It seems that Stephen (8 months old) is learning new skills every day. And his personality is starting to reveal itself more and more. And there are times that I think “Did Phinehas do that?” because I can’t remember. And they’re only 18 months apart! And I still can’t remember unless I’m prompted by something or someone mentions it. I don’t want to forget:
- What Phinehas’ belly button looked like. For at least the first year of his life, it was a cute little cinnamon roll shaped.
- How he used to point to the lamp and whisper “Hot”, either like he knew a secret or that he was afraid that you didn’t know it. I’m not even convinced he knew what “hot” meant at that point.
- When we called Uncle Kyle for his birthday last weekend and he just knocked out a great rendition of “Happy Birthday” song. Wasn’t perfect, but I don’t know how he even knew what he did!

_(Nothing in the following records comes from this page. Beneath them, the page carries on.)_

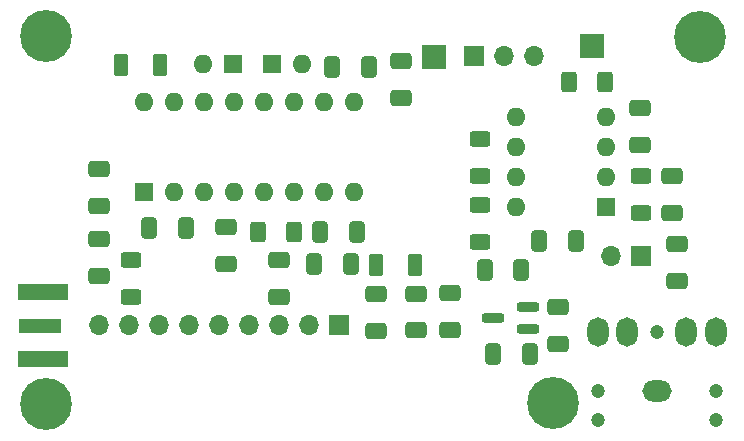
<source format=gbr>
%TF.GenerationSoftware,KiCad,Pcbnew,8.0.1-unknown-202403182320~f90c3ef075~ubuntu22.04.1*%
%TF.CreationDate,2024-03-20T20:40:56+05:30*%
%TF.ProjectId,BoB,426f422e-6b69-4636-9164-5f7063625858,rev?*%
%TF.SameCoordinates,Original*%
%TF.FileFunction,Soldermask,Top*%
%TF.FilePolarity,Negative*%
%FSLAX46Y46*%
G04 Gerber Fmt 4.6, Leading zero omitted, Abs format (unit mm)*
G04 Created by KiCad (PCBNEW 8.0.1-unknown-202403182320~f90c3ef075~ubuntu22.04.1) date 2024-03-20 20:40:56*
%MOMM*%
%LPD*%
G01*
G04 APERTURE LIST*
G04 Aperture macros list*
%AMRoundRect*
0 Rectangle with rounded corners*
0 $1 Rounding radius*
0 $2 $3 $4 $5 $6 $7 $8 $9 X,Y pos of 4 corners*
0 Add a 4 corners polygon primitive as box body*
4,1,4,$2,$3,$4,$5,$6,$7,$8,$9,$2,$3,0*
0 Add four circle primitives for the rounded corners*
1,1,$1+$1,$2,$3*
1,1,$1+$1,$4,$5*
1,1,$1+$1,$6,$7*
1,1,$1+$1,$8,$9*
0 Add four rect primitives between the rounded corners*
20,1,$1+$1,$2,$3,$4,$5,0*
20,1,$1+$1,$4,$5,$6,$7,0*
20,1,$1+$1,$6,$7,$8,$9,0*
20,1,$1+$1,$8,$9,$2,$3,0*%
G04 Aperture macros list end*
%ADD10R,2.000000X2.000000*%
%ADD11R,1.600000X1.600000*%
%ADD12O,1.600000X1.600000*%
%ADD13RoundRect,0.250000X-0.650000X0.412500X-0.650000X-0.412500X0.650000X-0.412500X0.650000X0.412500X0*%
%ADD14R,1.700000X1.700000*%
%ADD15O,1.700000X1.700000*%
%ADD16RoundRect,0.250000X0.650000X-0.412500X0.650000X0.412500X-0.650000X0.412500X-0.650000X-0.412500X0*%
%ADD17RoundRect,0.250000X-0.412500X-0.650000X0.412500X-0.650000X0.412500X0.650000X-0.412500X0.650000X0*%
%ADD18RoundRect,0.250000X-0.362500X-0.700000X0.362500X-0.700000X0.362500X0.700000X-0.362500X0.700000X0*%
%ADD19RoundRect,0.250000X0.412500X0.650000X-0.412500X0.650000X-0.412500X-0.650000X0.412500X-0.650000X0*%
%ADD20RoundRect,0.250000X-0.400000X-0.625000X0.400000X-0.625000X0.400000X0.625000X-0.400000X0.625000X0*%
%ADD21C,4.400000*%
%ADD22RoundRect,0.250000X-0.625000X0.400000X-0.625000X-0.400000X0.625000X-0.400000X0.625000X0.400000X0*%
%ADD23RoundRect,0.250000X0.625000X-0.400000X0.625000X0.400000X-0.625000X0.400000X-0.625000X-0.400000X0*%
%ADD24RoundRect,0.250000X0.400000X0.625000X-0.400000X0.625000X-0.400000X-0.625000X0.400000X-0.625000X0*%
%ADD25R,3.600000X1.270000*%
%ADD26R,4.200000X1.350000*%
%ADD27RoundRect,0.200000X0.750000X0.200000X-0.750000X0.200000X-0.750000X-0.200000X0.750000X-0.200000X0*%
%ADD28C,1.200000*%
%ADD29O,1.800000X2.500000*%
%ADD30O,2.500000X1.800000*%
G04 APERTURE END LIST*
D10*
%TO.C,TP1*%
X80460000Y-47660000D03*
%TD*%
D11*
%TO.C,D8*%
X66762000Y-48278000D03*
D12*
X69302000Y-48278000D03*
%TD*%
D13*
%TO.C,C5*%
X75612000Y-67733000D03*
X75612000Y-70858000D03*
%TD*%
D14*
%TO.C,RV1*%
X83900000Y-47590000D03*
D15*
X86440000Y-47590000D03*
X88980000Y-47590000D03*
%TD*%
D14*
%TO.C,J2*%
X98044000Y-64516000D03*
D15*
X95504000Y-64516000D03*
%TD*%
D16*
%TO.C,C8*%
X77710000Y-51102500D03*
X77710000Y-47977500D03*
%TD*%
D17*
%TO.C,C10*%
X56379500Y-62138000D03*
X59504500Y-62138000D03*
%TD*%
D18*
%TO.C,L1*%
X54009500Y-48338000D03*
X57334500Y-48338000D03*
%TD*%
D16*
%TO.C,C11*%
X52137000Y-60308000D03*
X52137000Y-57183000D03*
%TD*%
D19*
%TO.C,C6*%
X73462000Y-65208000D03*
X70337000Y-65208000D03*
%TD*%
D20*
%TO.C,R14*%
X65580000Y-62506000D03*
X68680000Y-62506000D03*
%TD*%
D19*
%TO.C,C9*%
X73991000Y-62506000D03*
X70866000Y-62506000D03*
%TD*%
D21*
%TO.C,H2*%
X90600000Y-76984000D03*
%TD*%
%TO.C,H4*%
X47649274Y-77087274D03*
%TD*%
D13*
%TO.C,C3*%
X78937000Y-67695500D03*
X78937000Y-70820500D03*
%TD*%
D21*
%TO.C,H1*%
X47649274Y-45892726D03*
%TD*%
D19*
%TO.C,C19*%
X87900000Y-65730000D03*
X84775000Y-65730000D03*
%TD*%
D18*
%TO.C,L2*%
X75599500Y-65258000D03*
X78924500Y-65258000D03*
%TD*%
D14*
%TO.C,JP1*%
X72438000Y-70380000D03*
D15*
X69898000Y-70380000D03*
X67358000Y-70380000D03*
X64818000Y-70380000D03*
X62278000Y-70380000D03*
X59738000Y-70380000D03*
X57198000Y-70380000D03*
X54658000Y-70380000D03*
X52118000Y-70380000D03*
%TD*%
D17*
%TO.C,C12*%
X89377000Y-63243000D03*
X92502000Y-63243000D03*
%TD*%
D16*
%TO.C,C2*%
X97942000Y-55132500D03*
X97942000Y-52007500D03*
%TD*%
D13*
%TO.C,C13*%
X91012000Y-68815500D03*
X91012000Y-71940500D03*
%TD*%
D10*
%TO.C,TP2*%
X93878000Y-46712000D03*
%TD*%
D13*
%TO.C,C17*%
X52112000Y-63045500D03*
X52112000Y-66170500D03*
%TD*%
%TO.C,C21*%
X67387000Y-64820500D03*
X67387000Y-67945500D03*
%TD*%
%TO.C,C16*%
X62890000Y-62030000D03*
X62890000Y-65155000D03*
%TD*%
D16*
%TO.C,C7*%
X100652000Y-60908000D03*
X100652000Y-57783000D03*
%TD*%
D22*
%TO.C,R13*%
X54872000Y-64848000D03*
X54872000Y-67948000D03*
%TD*%
D23*
%TO.C,R1*%
X84376000Y-63294000D03*
X84376000Y-60194000D03*
%TD*%
D24*
%TO.C,Rin1*%
X95000000Y-49778000D03*
X91900000Y-49778000D03*
%TD*%
D25*
%TO.C,J1*%
X47152000Y-70428000D03*
D26*
X47352000Y-67603000D03*
X47352000Y-73253000D03*
%TD*%
D23*
%TO.C,Rf1*%
X97992000Y-60863000D03*
X97992000Y-57763000D03*
%TD*%
D21*
%TO.C,H3*%
X103046000Y-45996000D03*
%TD*%
D19*
%TO.C,C1*%
X74968500Y-48514000D03*
X71843500Y-48514000D03*
%TD*%
D23*
%TO.C,R2*%
X84376000Y-57706000D03*
X84376000Y-54606000D03*
%TD*%
D27*
%TO.C,U4*%
X88470000Y-70730000D03*
X88470000Y-68830000D03*
X85470000Y-69780000D03*
%TD*%
D11*
%TO.C,D7*%
X63482000Y-48258000D03*
D12*
X60942000Y-48258000D03*
%TD*%
D17*
%TO.C,C18*%
X85480000Y-72840000D03*
X88605000Y-72840000D03*
%TD*%
D13*
%TO.C,C4*%
X81840000Y-67685000D03*
X81840000Y-70810000D03*
%TD*%
%TO.C,C14*%
X101092000Y-63500000D03*
X101092000Y-66625000D03*
%TD*%
D11*
%TO.C,U1*%
X55922000Y-59068000D03*
D12*
X58462000Y-59068000D03*
X61002000Y-59068000D03*
X63542000Y-59068000D03*
X66082000Y-59068000D03*
X68622000Y-59068000D03*
X71162000Y-59068000D03*
X73702000Y-59068000D03*
X73702000Y-51448000D03*
X71162000Y-51448000D03*
X68622000Y-51448000D03*
X66082000Y-51448000D03*
X63542000Y-51448000D03*
X61002000Y-51448000D03*
X58462000Y-51448000D03*
X55922000Y-51448000D03*
%TD*%
D28*
%TO.C,SPK1*%
X94362000Y-78420000D03*
X104362000Y-78420000D03*
X94362000Y-75920000D03*
X104362000Y-75920000D03*
X99362000Y-70920000D03*
D29*
X94362000Y-70920000D03*
X96862000Y-70920000D03*
D30*
X99362000Y-75920000D03*
D29*
X104362000Y-70920000D03*
X101862000Y-70920000D03*
%TD*%
D11*
%TO.C,U2*%
X95062000Y-60343000D03*
D12*
X95062000Y-57803000D03*
X95062000Y-55263000D03*
X95062000Y-52723000D03*
X87442000Y-52723000D03*
X87442000Y-55263000D03*
X87442000Y-57803000D03*
X87442000Y-60343000D03*
%TD*%
M02*

</source>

- How he ‘chases’ up after Stephen on the steps, “pretending” to catch him, just like we do with him.
- How he (kindly intentioned, but not so kindly in action) pulled Stephen down the stairs trying to help him learn how to go down.
- How lately he wants one last hug and kiss from me when I drop them off at Aunt T’s…that’s a new thing and I love it!
- The way he says “tickle” when he wants Jeff to chase him around and tickle him.
- And the way he says “No!” when you ask if he wants you to tickle his tummy, but then he lifts up his shirt so that you have easy access to tickle him.
- How he asks for “some”. It used to be that everything is “some”. Some watermelon. Some M&Ms. Some cheese. Doesn’t matter – he wants “some”.
- Him playing with my hair dryer in the morning as I get ready. His love for the vacuum is being replaced by that new toy.
- How we have to read “Dog” (Go Dog Go) at least 5 times/day even though he rarely seems to be paying attention.
- Playing in the bathtub asking me to “shoot” which means fill up this little syringe with water and shoot it at the wall.
What saddens me is how much I’ve already forgotten and that he won’t remember most of this…but that’s okay. I’m creating good bonds between us that I hope to strengthen the rest of his life.